ASSIGNED TASK.
Send back all of the records, each one exactly as written.

Records drawn from a dataset.
== Segment start ==

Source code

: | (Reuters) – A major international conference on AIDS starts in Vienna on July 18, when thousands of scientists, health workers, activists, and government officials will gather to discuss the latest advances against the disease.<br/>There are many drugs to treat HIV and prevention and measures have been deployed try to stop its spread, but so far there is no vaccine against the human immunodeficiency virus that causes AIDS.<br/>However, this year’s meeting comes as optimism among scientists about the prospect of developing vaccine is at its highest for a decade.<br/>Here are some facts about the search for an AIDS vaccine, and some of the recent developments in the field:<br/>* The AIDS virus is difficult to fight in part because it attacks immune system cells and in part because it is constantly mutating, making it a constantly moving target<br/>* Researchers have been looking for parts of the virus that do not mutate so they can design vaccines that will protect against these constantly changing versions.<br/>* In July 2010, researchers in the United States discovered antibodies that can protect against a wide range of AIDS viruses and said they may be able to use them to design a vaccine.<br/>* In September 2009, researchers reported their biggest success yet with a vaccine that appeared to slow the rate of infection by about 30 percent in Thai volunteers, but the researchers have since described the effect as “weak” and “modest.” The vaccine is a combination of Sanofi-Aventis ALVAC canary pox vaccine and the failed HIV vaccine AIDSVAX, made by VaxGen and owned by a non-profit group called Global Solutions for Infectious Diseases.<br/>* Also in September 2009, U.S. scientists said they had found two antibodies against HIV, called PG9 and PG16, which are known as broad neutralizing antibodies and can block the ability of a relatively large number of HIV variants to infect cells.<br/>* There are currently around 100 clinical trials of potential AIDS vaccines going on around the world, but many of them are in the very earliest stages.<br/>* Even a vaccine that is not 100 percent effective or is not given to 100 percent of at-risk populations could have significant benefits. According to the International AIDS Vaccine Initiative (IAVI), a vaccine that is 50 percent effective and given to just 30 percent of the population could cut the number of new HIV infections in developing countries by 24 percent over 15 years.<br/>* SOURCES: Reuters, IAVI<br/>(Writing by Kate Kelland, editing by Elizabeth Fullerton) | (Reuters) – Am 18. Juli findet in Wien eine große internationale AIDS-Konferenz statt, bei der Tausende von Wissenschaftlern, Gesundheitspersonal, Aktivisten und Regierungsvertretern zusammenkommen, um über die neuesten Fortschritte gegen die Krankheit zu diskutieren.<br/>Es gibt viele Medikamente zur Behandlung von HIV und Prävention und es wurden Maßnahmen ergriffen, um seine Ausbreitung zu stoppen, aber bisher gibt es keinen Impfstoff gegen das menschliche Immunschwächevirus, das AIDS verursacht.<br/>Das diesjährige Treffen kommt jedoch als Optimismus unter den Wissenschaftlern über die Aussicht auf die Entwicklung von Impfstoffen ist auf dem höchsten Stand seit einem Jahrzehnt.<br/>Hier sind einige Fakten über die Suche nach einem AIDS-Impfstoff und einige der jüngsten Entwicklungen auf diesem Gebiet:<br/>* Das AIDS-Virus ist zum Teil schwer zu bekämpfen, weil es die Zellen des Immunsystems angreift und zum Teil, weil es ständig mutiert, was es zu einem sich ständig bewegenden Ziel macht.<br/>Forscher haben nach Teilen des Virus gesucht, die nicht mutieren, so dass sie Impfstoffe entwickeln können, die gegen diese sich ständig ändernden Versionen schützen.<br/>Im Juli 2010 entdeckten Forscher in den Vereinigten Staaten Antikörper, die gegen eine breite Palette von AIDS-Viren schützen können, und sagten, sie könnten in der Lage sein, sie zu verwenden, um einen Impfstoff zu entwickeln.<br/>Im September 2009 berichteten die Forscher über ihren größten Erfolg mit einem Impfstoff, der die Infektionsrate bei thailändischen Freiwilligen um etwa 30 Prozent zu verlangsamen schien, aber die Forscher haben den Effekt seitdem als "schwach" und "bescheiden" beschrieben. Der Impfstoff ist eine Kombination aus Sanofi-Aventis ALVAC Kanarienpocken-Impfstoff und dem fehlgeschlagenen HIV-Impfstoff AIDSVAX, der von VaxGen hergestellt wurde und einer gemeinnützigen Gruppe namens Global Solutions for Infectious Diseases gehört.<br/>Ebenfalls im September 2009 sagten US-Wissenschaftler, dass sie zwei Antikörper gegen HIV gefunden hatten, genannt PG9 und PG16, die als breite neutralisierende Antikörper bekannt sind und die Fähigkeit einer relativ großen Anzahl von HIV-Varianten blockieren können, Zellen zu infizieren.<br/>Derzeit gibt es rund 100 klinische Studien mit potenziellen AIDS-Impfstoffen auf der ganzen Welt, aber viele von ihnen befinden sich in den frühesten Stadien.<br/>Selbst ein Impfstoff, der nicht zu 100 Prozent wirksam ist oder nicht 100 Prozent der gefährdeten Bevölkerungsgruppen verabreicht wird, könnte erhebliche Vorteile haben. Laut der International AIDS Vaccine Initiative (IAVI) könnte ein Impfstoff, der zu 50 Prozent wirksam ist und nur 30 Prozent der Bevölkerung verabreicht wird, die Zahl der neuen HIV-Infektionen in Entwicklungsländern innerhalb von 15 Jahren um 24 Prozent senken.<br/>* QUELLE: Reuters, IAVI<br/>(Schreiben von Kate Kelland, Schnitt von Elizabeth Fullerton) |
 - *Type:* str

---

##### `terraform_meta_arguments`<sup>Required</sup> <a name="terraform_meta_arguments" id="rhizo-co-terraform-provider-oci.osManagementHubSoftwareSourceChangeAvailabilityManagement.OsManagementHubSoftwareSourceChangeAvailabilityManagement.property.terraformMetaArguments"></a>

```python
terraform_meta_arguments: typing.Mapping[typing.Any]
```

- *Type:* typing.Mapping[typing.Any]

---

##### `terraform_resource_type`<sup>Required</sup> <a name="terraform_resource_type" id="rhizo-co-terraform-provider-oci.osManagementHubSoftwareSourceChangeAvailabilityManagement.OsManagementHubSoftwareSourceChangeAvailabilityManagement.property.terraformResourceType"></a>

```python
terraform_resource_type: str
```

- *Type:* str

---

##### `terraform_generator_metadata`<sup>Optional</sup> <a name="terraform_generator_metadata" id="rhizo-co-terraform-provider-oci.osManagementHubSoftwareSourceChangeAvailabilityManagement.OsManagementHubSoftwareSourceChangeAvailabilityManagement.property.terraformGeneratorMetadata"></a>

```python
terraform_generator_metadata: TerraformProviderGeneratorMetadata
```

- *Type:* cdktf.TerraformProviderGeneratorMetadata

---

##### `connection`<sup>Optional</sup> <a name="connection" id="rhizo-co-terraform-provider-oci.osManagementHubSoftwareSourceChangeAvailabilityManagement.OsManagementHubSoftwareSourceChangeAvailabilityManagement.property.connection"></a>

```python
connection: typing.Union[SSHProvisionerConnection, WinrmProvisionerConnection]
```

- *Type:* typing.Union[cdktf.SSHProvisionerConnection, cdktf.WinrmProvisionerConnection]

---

== Segment end ==

WRITTEN ANSWER.
Source code

: | (Reuters) – A major international conference on AIDS starts in Vienna on July 18, when thousands of scientists, health workers, activists, and government officials will gather to discuss the latest advances against the disease.<br/>There are many drugs to treat HIV and prevention and measures have been deployed try to stop its spread, but so far there is no vaccine against the human immunodeficiency virus that causes AIDS.<br/>However, this year’s meeting comes as optimism among scientists about the prospect of developing vaccine is at its highest for a decade.<br/>Here are some facts about the search for an AIDS vaccine, and some of the recent developments in the field:<br/>* The AIDS virus is difficult to fight in part because it attacks immune system cells and in part because it is constantly mutating, making it a constantly moving target<br/>* Researchers have been looking for parts of the virus that do not mutate so they can design vaccines that will protect against these constantly changing versions.<br/>* In July 2010, researchers in the United States discovered antibodies that can protect against a wide range of AIDS viruses and said they may be able to use them to design a vaccine.<br/>* In September 2009, researchers reported their biggest success yet with a vaccine that appeared to slow the rate of infection by about 30 percent in Thai volunteers, but the researchers have since described the effect as “weak” and “modest.” The vaccine is a combination of Sanofi-Aventis ALVAC canary pox vaccine and the failed HIV vaccine AIDSVAX, made by VaxGen and owned by a non-profit group called Global Solutions for Infectious Diseases.<br/>* Also in September 2009, U.S. scientists said they had found two antibodies against HIV, called PG9 and PG16, which are known as broad neutralizing antibodies and can block the ability of a relatively large number of HIV variants to infect cells.<br/>* There are currently around 100 clinical trials of potential AIDS vaccines going on around the world, but many of them are in the very earliest stages.<br/>* Even a vaccine that is not 100 percent effective or is not given to 100 percent of at-risk populations could have significant benefits. According to the International AIDS Vaccine Initiative (IAVI), a vaccine that is 50 percent effective and given to just 30 percent of the population could cut the number of new HIV infections in developing countries by 24 percent over 15 years.<br/>* SOURCES: Reuters, IAVI<br/>(Writing by Kate Kelland, editing by Elizabeth Fullerton) | (Reuters) – Am 18. Juli findet in Wien eine große internationale AIDS-Konferenz statt, bei der Tausende von Wissenschaftlern, Gesundheitspersonal, Aktivisten und Regierungsvertretern zusammenkommen, um über die neuesten Fortschritte gegen die Krankheit zu diskutieren.<br/>Es gibt viele Medikamente zur Behandlung von HIV und Prävention und es wurden Maßnahmen ergriffen, um seine Ausbreitung zu stoppen, aber bisher gibt es keinen Impfstoff gegen das menschliche Immunschwächevirus, das AIDS verursacht.<br/>Das diesjährige Treffen kommt jedoch als Optimismus unter den Wissenschaftlern über die Aussicht auf die Entwicklung von Impfstoffen ist auf dem höchsten Stand seit einem Jahrzehnt.<br/>Hier sind einige Fakten über die Suche nach einem AIDS-Impfstoff und einige der jüngsten Entwicklungen auf diesem Gebiet:<br/>* Das AIDS-Virus ist zum Teil schwer zu bekämpfen, weil es die Zellen des Immunsystems angreift und zum Teil, weil es ständig mutiert, was es zu einem sich ständig bewegenden Ziel macht.<br/>Forscher haben nach Teilen des Virus gesucht, die nicht mutieren, so dass sie Impfstoffe entwickeln können, die gegen diese sich ständig ändernden Versionen schützen.<br/>Im Juli 2010 entdeckten Forscher in den Vereinigten Staaten Antikörper, die gegen eine breite Palette von AIDS-Viren schützen können, und sagten, sie könnten in der Lage sein, sie zu verwenden, um einen Impfstoff zu entwickeln.<br/>Im September 2009 berichteten die Forscher über ihren größten Erfolg mit einem Impfstoff, der die Infektionsrate bei thailändischen Freiwilligen um etwa 30 Prozent zu verlangsamen schien, aber die Forscher haben den Effekt seitdem als "schwach" und "bescheiden" beschrieben. Der Impfstoff ist eine Kombination aus Sanofi-Aventis ALVAC Kanarienpocken-Impfstoff und dem fehlgeschlagenen HIV-Impfstoff AIDSVAX, der von VaxGen hergestellt wurde und einer gemeinnützigen Gruppe namens Global Solutions for Infectious Diseases gehört.<br/>Ebenfalls im September 2009 sagten US-Wissenschaftler, dass sie zwei Antikörper gegen HIV gefunden hatten, genannt PG9 und PG16, die als breite neutralisierende Antikörper bekannt sind und die Fähigkeit einer relativ großen Anzahl von HIV-Varianten blockieren können, Zellen zu infizieren.<br/>Derzeit gibt es rund 100 klinische Studien mit potenziellen AIDS-Impfstoffen auf der ganzen Welt, aber viele von ihnen befinden sich in den frühesten Stadien.<br/>Selbst ein Impfstoff, der nicht zu 100 Prozent wirksam ist oder nicht 100 Prozent der gefährdeten Bevölkerungsgruppen verabreicht wird, könnte erhebliche Vorteile haben. Laut der International AIDS Vaccine Initiative (IAVI) könnte ein Impfstoff, der zu 50 Prozent wirksam ist und nur 30 Prozent der Bevölkerung verabreicht wird, die Zahl der neuen HIV-Infektionen in Entwicklungsländern innerhalb von 15 Jahren um 24 Prozent senken.<br/>* QUELLE: Reuters, IAVI<br/>(Schreiben von Kate Kelland, Schnitt von Elizabeth Fullerton) |
 - *Type:* str

---

##### `terraform_meta_arguments`<sup>Required</sup> <a name="terraform_meta_arguments" id="rhizo-co-terraform-provider-oci.osManagementHubSoftwareSourceChangeAvailabilityManagement.OsManagementHubSoftwareSourceChangeAvailabilityManagement.property.terraformMetaArguments"></a>

```python
terraform_meta_arguments: typing.Mapping[typing.Any]
```

- *Type:* typing.Mapping[typing.Any]

---

##### `terraform_resource_type`<sup>Required</sup> <a name="terraform_resource_type" id="rhizo-co-terraform-provider-oci.osManagementHubSoftwareSourceChangeAvailabilityManagement.OsManagementHubSoftwareSourceChangeAvailabilityManagement.property.terraformResourceType"></a>

```python
terraform_resource_type: str
```

- *Type:* str

---

##### `terraform_generator_metadata`<sup>Optional</sup> <a name="terraform_generator_metadata" id="rhizo-co-terraform-provider-oci.osManagementHubSoftwareSourceChangeAvailabilityManagement.OsManagementHubSoftwareSourceChangeAvailabilityManagement.property.terraformGeneratorMetadata"></a>

```python
terraform_generator_metadata: TerraformProviderGeneratorMetadata
```

- *Type:* cdktf.TerraformProviderGeneratorMetadata

---

##### `connection`<sup>Optional</sup> <a name="connection" id="rhizo-co-terraform-provider-oci.osManagementHubSoftwareSourceChangeAvailabilityManagement.OsManagementHubSoftwareSourceChangeAvailabilityManagement.property.connection"></a>

```python
connection: typing.Union[SSHProvisionerConnection, WinrmProvisionerConnection]
```

- *Type:* typing.Union[cdktf.SSHProvisionerConnection, cdktf.WinrmProvisionerConnection]

---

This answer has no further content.